Preparation Time: 20 minutes
Cooking Time: 25 minutes (15 minutes for beans and 10 minutes baking time)
- 1 bag of tortilla chips, 14.5 oz.
- 1 can red kidney beans, 19 oz.
- 1-1/2 tablespoons oil
- 1 small onion, chopped
- 1 small plum tomato, chopped
- 1 jalapeno, chopped
- 2 garlic cloves
- 1/2 teaspoon cumin powder
- 1 teaspoon red chili powder
- Salt, to taste
- 2 tomatoes, chopped
- 2 to 3 jalapeños, sliced
- 1 small red onion, chopped
- 1 small green capsicum, chopped
- 1 red capsicum, chopped
- 1/2 cup fresh coriander leaves, chopped
- 1/2 cup spring onion, chopped
- 2 bags of mozzarella cheese (16 oz. each)

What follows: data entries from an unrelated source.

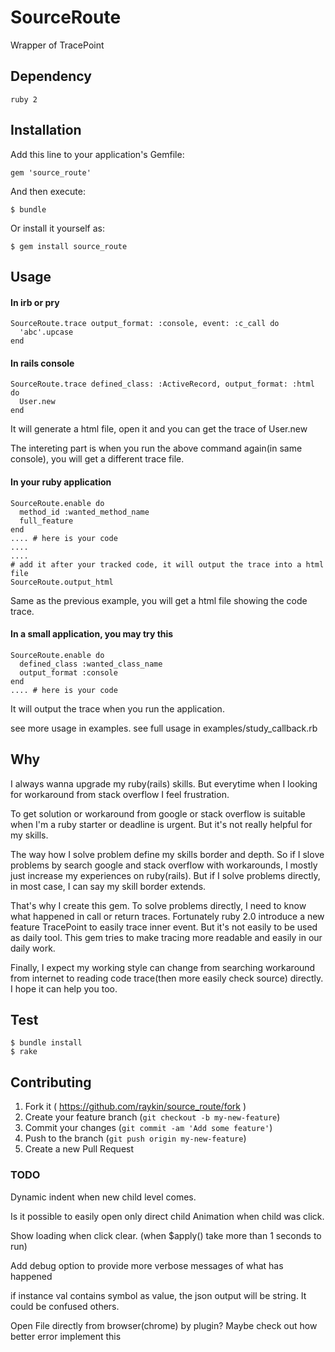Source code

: # SourceRoute

Wrapper of TracePoint

## Dependency

    ruby 2

## Installation

Add this line to your application's Gemfile:

    gem 'source_route'

And then execute:

    $ bundle

Or install it yourself as:

    $ gem install source_route

## Usage

#### In irb or pry

    SourceRoute.trace output_format: :console, event: :c_call do
      'abc'.upcase
    end

#### In rails console

    SourceRoute.trace defined_class: :ActiveRecord, output_format: :html do
      User.new
    end

It will generate a html file, open it and you can get the trace of User.new

The intereting part is when you run the above command again(in same console),
you will get a different trace file.

#### In your ruby application

    SourceRoute.enable do
      method_id :wanted_method_name
      full_feature
    end
    .... # here is your code
    ....
    ....
    # add it after your tracked code, it will output the trace into a html file
    SourceRoute.output_html

Same as the previous example, you will get a html file showing the code trace.

#### In a small application, you may try this

    SourceRoute.enable do
      defined_class :wanted_class_name
      output_format :console
    end
    .... # here is your code

It will output the trace when you run the application.

see more usage in examples.
see full usage in examples/study_callback.rb

## Why

I always wanna upgrade my ruby(rails) skills. But everytime when I looking for workaround from stack overflow I feel frustration.

To get solution or workaround from google or stack overflow is suitable when I'm a ruby starter or deadline is urgent. But it's not really helpful for my skills.

The way how I solve problem define my skills border and depth. So if I slove problems by search google and stack overflow with workarounds, I mostly just increase my experiences on ruby(rails). But if I solve problems directly, in most case, I can say my skill border extends.

That's why I create this gem. To solve problems directly, I need to know what happened in call or return traces.
Fortunately ruby 2.0 introduce a new feature TracePoint to easily trace inner event. But it's not easily to be used as daily tool. This gem tries to make tracing more readable and easily in our daily work.

Finally, I expect my working style can change from searching workaround from internet to reading code trace(then more easily check source) directly. I hope it can help you too.

## Test

    $ bundle install
    $ rake

## Contributing

1. Fork it ( https://github.com/raykin/source_route/fork )
2. Create your feature branch (`git checkout -b my-new-feature`)
3. Commit your changes (`git commit -am 'Add some feature'`)
4. Push to the branch (`git push origin my-new-feature`)
5. Create a new Pull Request


### TODO

Dynamic indent when new child level comes.

Is it possible to easily open only direct child
Animation when child was click.

Show loading when click clear. (when $apply() take more than 1 seconds to run)

Add debug option to provide more verbose messages of what has happened

if instance val contains symbol as value, the json output will be string. It could be confused others.

Open File directly from browser(chrome) by plugin? Maybe check out how better error implement this
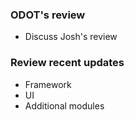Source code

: ### ODOT's review
  - Discuss Josh's review

### Review recent updates
  - Framework
  - UI 
  - Additional modules
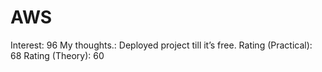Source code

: # AWS

Interest: 96
My thoughts.: Deployed project till it’s free. 
Rating (Practical): 68
Rating (Theory): 60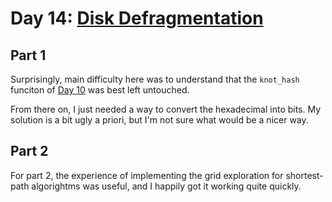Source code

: # Day 14: [Disk Defragmentation](https://adventofcode.com/2017/day/14)

## Part 1

Surprisingly, main difficulty here was to understand that the `knot_hash` funciton of [Day 10](../day10/README.md) was best left untouched.

From there on, I just needed a way to convert the hexadecimal into bits. My solution is a bit ugly a priori, but I'm not sure what would be a nicer way.

## Part 2

For part 2, the experience of implementing the grid exploration for shortest-path algorightms was useful, and I happily got it working quite quickly.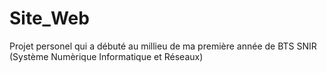 # Site_Web
 Projet personel qui a débuté au millieu de ma première année de BTS SNIR (Système Numèrique Informatique et Réseaux)
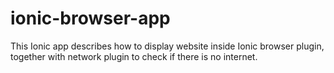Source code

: # ionic-browser-app
This Ionic app describes how to display website inside Ionic browser plugin, together with network plugin to check if there is no internet.
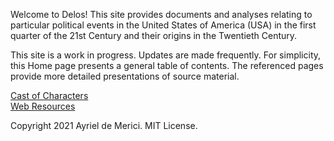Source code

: Welcome to Delos! This site provides documents and analyses relating to particular political events in the United States of America (USA) in the first quarter of the 21st Century and their origins in the Twentieth Century.

This site is a work in progress. Updates are made frequently. For simplicity, this Home page presents a general table of contents. The referenced pages provide more detailed presentations of source material.

[Cast of Characters](Cast-of-Characters.md)  
[Web Resources](Web-Resources.md)

Copyright 2021 Ayriel de Merici. MIT License.
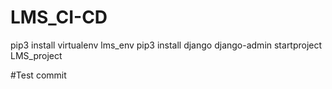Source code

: # LMS_CI-CD
pip3 install virtualenv lms_env
pip3 install django
django-admin startproject LMS_project

#Test commit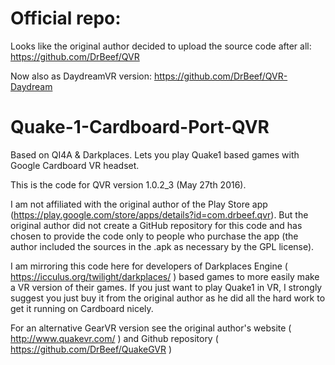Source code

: # Official repo:
Looks like the original author decided to upload the source code after all:
https://github.com/DrBeef/QVR

Now also as DaydreamVR version: https://github.com/DrBeef/QVR-Daydream

# Quake-1-Cardboard-Port-QVR
Based on QI4A &amp; Darkplaces. Lets you play Quake1 based games with Google Cardboard VR headset.

This is the code for QVR version 1.0.2_3 (May 27th 2016).

I am not affiliated with the original author of the Play Store app (https://play.google.com/store/apps/details?id=com.drbeef.qvr). But the original author did not create a GitHub repository for this code and has chosen to provide the code only to people who purchase the app (the author included the sources in the .apk as necessary by the GPL license).

I am mirroring this code here for developers of Darkplaces Engine ( https://icculus.org/twilight/darkplaces/ ) based games to more easily make a VR version of their games. If you just want to play Quake1 in VR, I strongly suggest you just buy it from the original author as he did all the hard work to get it running on Cardboard nicely. 

For an alternative GearVR version see the original author's website ( http://www.quakevr.com/ ) and Github repository ( https://github.com/DrBeef/QuakeGVR )
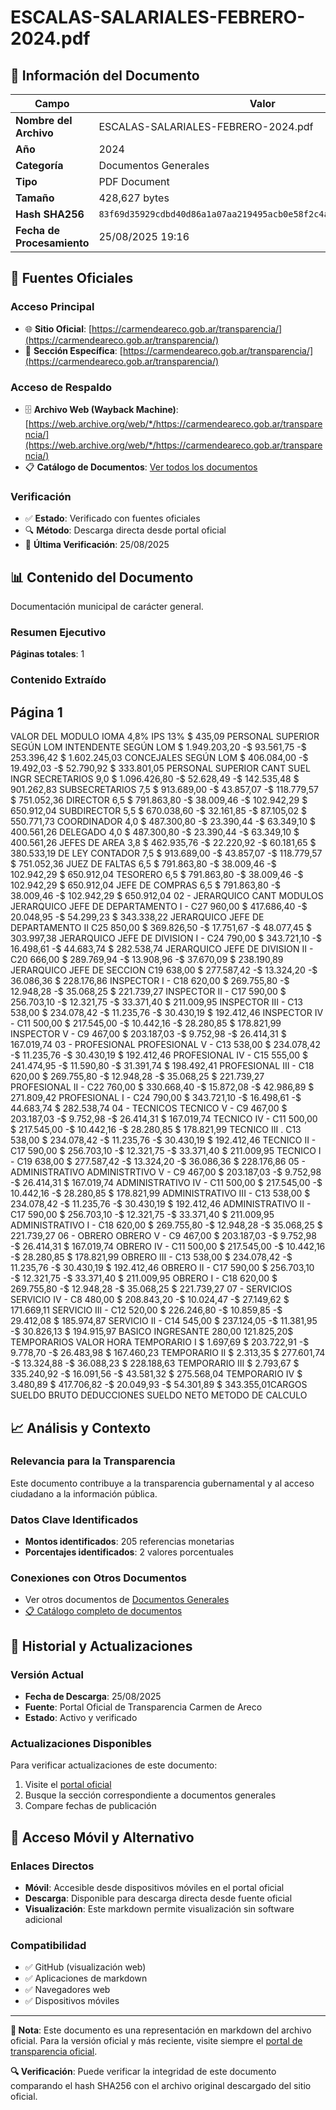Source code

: # ESCALAS-SALARIALES-FEBRERO-2024.pdf

## 📄 Información del Documento

| Campo | Valor |
|-------|--------|
| **Nombre del Archivo** | ESCALAS-SALARIALES-FEBRERO-2024.pdf |
| **Año** | 2024 |
| **Categoría** | Documentos Generales |
| **Tipo** | PDF Document |
| **Tamaño** | 428,627 bytes |
| **Hash SHA256** | `83f69d35929cdbd40d86a1a07aa219495acb0e58f2c4a8cab3c963413f057a72` |
| **Fecha de Procesamiento** | 25/08/2025 19:16 |

## 🔗 Fuentes Oficiales

### Acceso Principal
- 🌐 **Sitio Oficial**: [https://carmendeareco.gob.ar/transparencia/](https://carmendeareco.gob.ar/transparencia/)
- 📁 **Sección Específica**: [https://carmendeareco.gob.ar/transparencia/](https://carmendeareco.gob.ar/transparencia/)

### Acceso de Respaldo
- 🗄️ **Archivo Web (Wayback Machine)**: [https://web.archive.org/web/*/https://carmendeareco.gob.ar/transparencia/](https://web.archive.org/web/*/https://carmendeareco.gob.ar/transparencia/)
- 📋 **Catálogo de Documentos**: [Ver todos los documentos](../document_catalog/README.md)

### Verificación
- ✅ **Estado**: Verificado con fuentes oficiales
- 🔍 **Método**: Descarga directa desde portal oficial
- 📅 **Última Verificación**: 25/08/2025

## 📊 Contenido del Documento

Documentación municipal de carácter general.

### Resumen Ejecutivo

**Páginas totales**: 1

### Contenido Extraído

## Página 1

VALOR DEL 
MODULO
 IOMA 4,8%  IPS 13% $ 435,09
PERSONAL SUPERIOR SEGÚN LOM
INTENDENTE SEGÚN LOM $ 1.949.203,20 -$ 93.561,75 -$ 253.396,42 $ 1.602.245,03
CONCEJALES SEGÚN LOM $ 406.084,00 -$ 19.492,03 -$ 52.790,92 $ 333.801,05
PERSONAL SUPERIOR CANT SUEL INGR
SECRETARIOS 9,0 $ 1.096.426,80 -$ 52.628,49 -$ 142.535,48 $ 901.262,83
SUBSECRETARIOS 7,5 $ 913.689,00 -$ 43.857,07 -$ 118.779,57 $ 751.052,36
DIRECTOR 6,5 $ 791.863,80 -$ 38.009,46 -$ 102.942,29 $ 650.912,04
SUBDIRECTOR 5,5 $ 670.038,60 -$ 32.161,85 -$ 87.105,02 $ 550.771,73
COORDINADOR 4,0 $ 487.300,80 -$ 23.390,44 -$ 63.349,10 $ 400.561,26
DELEGADO 4,0 $ 487.300,80 -$ 23.390,44 -$ 63.349,10 $ 400.561,26
JEFES DE AREA 3,8 $ 462.935,76 -$ 22.220,92 -$ 60.181,65 $ 380.533,19
DE LEY
CONTADOR 7,5 $ 913.689,00 -$ 43.857,07 -$ 118.779,57 $ 751.052,36
JUEZ DE FALTAS 6,5 $ 791.863,80 -$ 38.009,46 -$ 102.942,29 $ 650.912,04
TESORERO 6,5 $ 791.863,80 -$ 38.009,46 -$ 102.942,29 $ 650.912,04
JEFE DE COMPRAS 6,5 $ 791.863,80 -$ 38.009,46 -$ 102.942,29 $ 650.912,04
02 - JERARQUICO CANT MODULOS
JERARQUICO JEFE DE DEPARTAMENTO I - C27 960,00 $ 417.686,40 -$ 20.048,95 -$ 54.299,23 $ 343.338,22
JERARQUICO JEFE DE DEPARTAMENTO II C25 850,00 $ 369.826,50 -$ 17.751,67 -$ 48.077,45 $ 303.997,38
JERARQUICO JEFE DE DIVISION I - C24 790,00 $ 343.721,10 -$ 16.498,61 -$ 44.683,74 $ 282.538,74
JERARQUICO  JEFE DE DIVISION II - C20 666,00 $ 289.769,94 -$ 13.908,96 -$ 37.670,09 $ 238.190,89
JERARQUICO JEFE DE SECCION C19 638,00 $ 277.587,42 -$ 13.324,20 -$ 36.086,36 $ 228.176,86
INSPECTOR  I - C18 620,00 $ 269.755,80 -$ 12.948,28 -$ 35.068,25 $ 221.739,27
INSPECTOR II - C17 590,00 $ 256.703,10 -$ 12.321,75 -$ 33.371,40 $ 211.009,95
INSPECTOR III - C13 538,00 $ 234.078,42 -$ 11.235,76 -$ 30.430,19 $ 192.412,46
INSPECTOR IV - C11 500,00 $ 217.545,00 -$ 10.442,16 -$ 28.280,85 $ 178.821,99
INSPECTOR V - C9 467,00 $ 203.187,03 -$ 9.752,98 -$ 26.414,31 $ 167.019,74
03 - PROFESIONAL
PROFESIONAL V - C13 538,00 $ 234.078,42 -$ 11.235,76 -$ 30.430,19 $ 192.412,46
PROFESIONAL IV - C15 555,00 $ 241.474,95 -$ 11.590,80 -$ 31.391,74 $ 198.492,41
PROFESIONAL III - C18 620,00 $ 269.755,80 -$ 12.948,28 -$ 35.068,25 $ 221.739,27
PROFESIONAL II - C22 760,00 $ 330.668,40 -$ 15.872,08 -$ 42.986,89 $ 271.809,42
PROFESIONAL I - C24 790,00 $ 343.721,10 -$ 16.498,61 -$ 44.683,74 $ 282.538,74
04 - TECNICOS
TECNICO V - C9 467,00 $ 203.187,03 -$ 9.752,98 -$ 26.414,31 $ 167.019,74
TECNICO IV - C11 500,00 $ 217.545,00 -$ 10.442,16 -$ 28.280,85 $ 178.821,99
TECNICO III . C13 538,00 $ 234.078,42 -$ 11.235,76 -$ 30.430,19 $ 192.412,46
TECNICO II - C17 590,00 $ 256.703,10 -$ 12.321,75 -$ 33.371,40 $ 211.009,95
TECNICO I - C19 638,00 $ 277.587,42 -$ 13.324,20 -$ 36.086,36 $ 228.176,86
05 - ADMINISTRATIVO
ADMINISTRTIVO V - C9 467,00 $ 203.187,03 -$ 9.752,98 -$ 26.414,31 $ 167.019,74
ADMINISTRATIVO IV - C11 500,00 $ 217.545,00 -$ 10.442,16 -$ 28.280,85 $ 178.821,99
ADMINISTRATIVO III - C13 538,00 $ 234.078,42 -$ 11.235,76 -$ 30.430,19 $ 192.412,46
ADMINISTRATIVO II - C17 590,00 $ 256.703,10 -$ 12.321,75 -$ 33.371,40 $ 211.009,95
ADMINISTRATIVO I - C18 620,00 $ 269.755,80 -$ 12.948,28 -$ 35.068,25 $ 221.739,27
06 - OBRERO
OBRERO V - C9 467,00 $ 203.187,03 -$ 9.752,98 -$ 26.414,31 $ 167.019,74
OBRERO IV - C11 500,00 $ 217.545,00 -$ 10.442,16 -$ 28.280,85 $ 178.821,99
OBRERO III - C13 538,00 $ 234.078,42 -$ 11.235,76 -$ 30.430,19 $ 192.412,46
OBRERO II - C17 590,00 $ 256.703,10 -$ 12.321,75 -$ 33.371,40 $ 211.009,95
OBRERO I - C18 620,00 $ 269.755,80 -$ 12.948,28 -$ 35.068,25 $ 221.739,27
07 - SERVICIOS
SERVICIO IV - C8 480,00 $ 208.843,20 -$ 10.024,47 -$ 27.149,62 $ 171.669,11
SERVICIO III - C12 520,00 $ 226.246,80 -$ 10.859,85 -$ 29.412,08 $ 185.974,87
SERVICIO II - C14 545,00 $ 237.124,05 -$ 11.381,95 -$ 30.826,13 $ 194.915,97
BASICO INGRESANTE 280,00 121.825,20$    
TEMPORARIOS VALOR HORA
TEMPORARIO I $ 1.697,69 $ 203.722,91 -$ 9.778,70 -$ 26.483,98 $ 167.460,23
TEMPORARIO II $ 2.313,35 $ 277.601,74 -$ 13.324,88 -$ 36.088,23 $ 228.188,63
TEMPORARIO III $ 2.793,67 $ 335.240,92 -$ 16.091,56 -$ 43.581,32 $ 275.568,04
TEMPORARIO IV $ 3.480,89 $ 417.706,82 -$ 20.049,93 -$ 54.301,89 $ 343.355,01CARGOS SUELDO 
BRUTO  DEDUCCIONES  SUELDO NETO METODO DE 
CALCULO



## 📈 Análisis y Contexto

### Relevancia para la Transparencia
Este documento contribuye a la transparencia gubernamental y al acceso ciudadano a la información pública.

### Datos Clave Identificados
- **Montos identificados**: 205 referencias monetarias
- **Porcentajes identificados**: 2 valores porcentuales

### Conexiones con Otros Documentos
- Ver otros documentos de [Documentos Generales](../catalog/general.md)
- [📋 Catálogo completo de documentos](../document_catalog/README.md)

## 🔄 Historial y Actualizaciones

### Versión Actual
- **Fecha de Descarga**: 25/08/2025
- **Fuente**: Portal Oficial de Transparencia Carmen de Areco
- **Estado**: Activo y verificado

### Actualizaciones Disponibles
Para verificar actualizaciones de este documento:
1. Visite el [portal oficial](https://carmendeareco.gob.ar/transparencia/)
2. Busque la sección correspondiente a documentos generales
3. Compare fechas de publicación

## 📱 Acceso Móvil y Alternativo

### Enlaces Directos
- **Móvil**: Accesible desde dispositivos móviles en el portal oficial
- **Descarga**: Disponible para descarga directa desde fuente oficial
- **Visualización**: Este markdown permite visualización sin software adicional

### Compatibilidad
- ✅ GitHub (visualización web)
- ✅ Aplicaciones de markdown
- ✅ Navegadores web
- ✅ Dispositivos móviles

---

**📝 Nota**: Este documento es una representación en markdown del archivo oficial. 
Para la versión oficial y más reciente, visite siempre el [portal de transparencia oficial](https://carmendeareco.gob.ar/transparencia/).

**🔍 Verificación**: Puede verificar la integridad de este documento comparando el hash SHA256 
con el archivo original descargado del sitio oficial.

- To make the beans, heat oil on a pan and add the chopped onion. Sauté until medium brown. Then, add chopped garlic and jalapeño and sauté until it is tender. Lastly, add chopped tomatoes and when they are softened, add cumin powder, red chili powder and salt. Mix well.
- Rinse and drain the kidney beans from the can (or rinse, soak and boil, if from a bag). Mix well and cook for another five minutes. Keep it aside.
- Preheat the oven to 350 degrees
- On a baking plate, arrange the tortilla chips/ corn chips. On the top of the chips, spread the cooked kidney beans first, then layered with half of the chopped veggies listed above. Put cheese on the top and then layer with other half veggies.
- Put the chips with toppings inside the preheated oven and bake until cheese melts.
- Serve hot with sides of Salsa, green hot Mexican (El Yucateco) sauce and fresh guacamole. (For Fresh Homemade Tomato Salsa check the recipe on my blog.)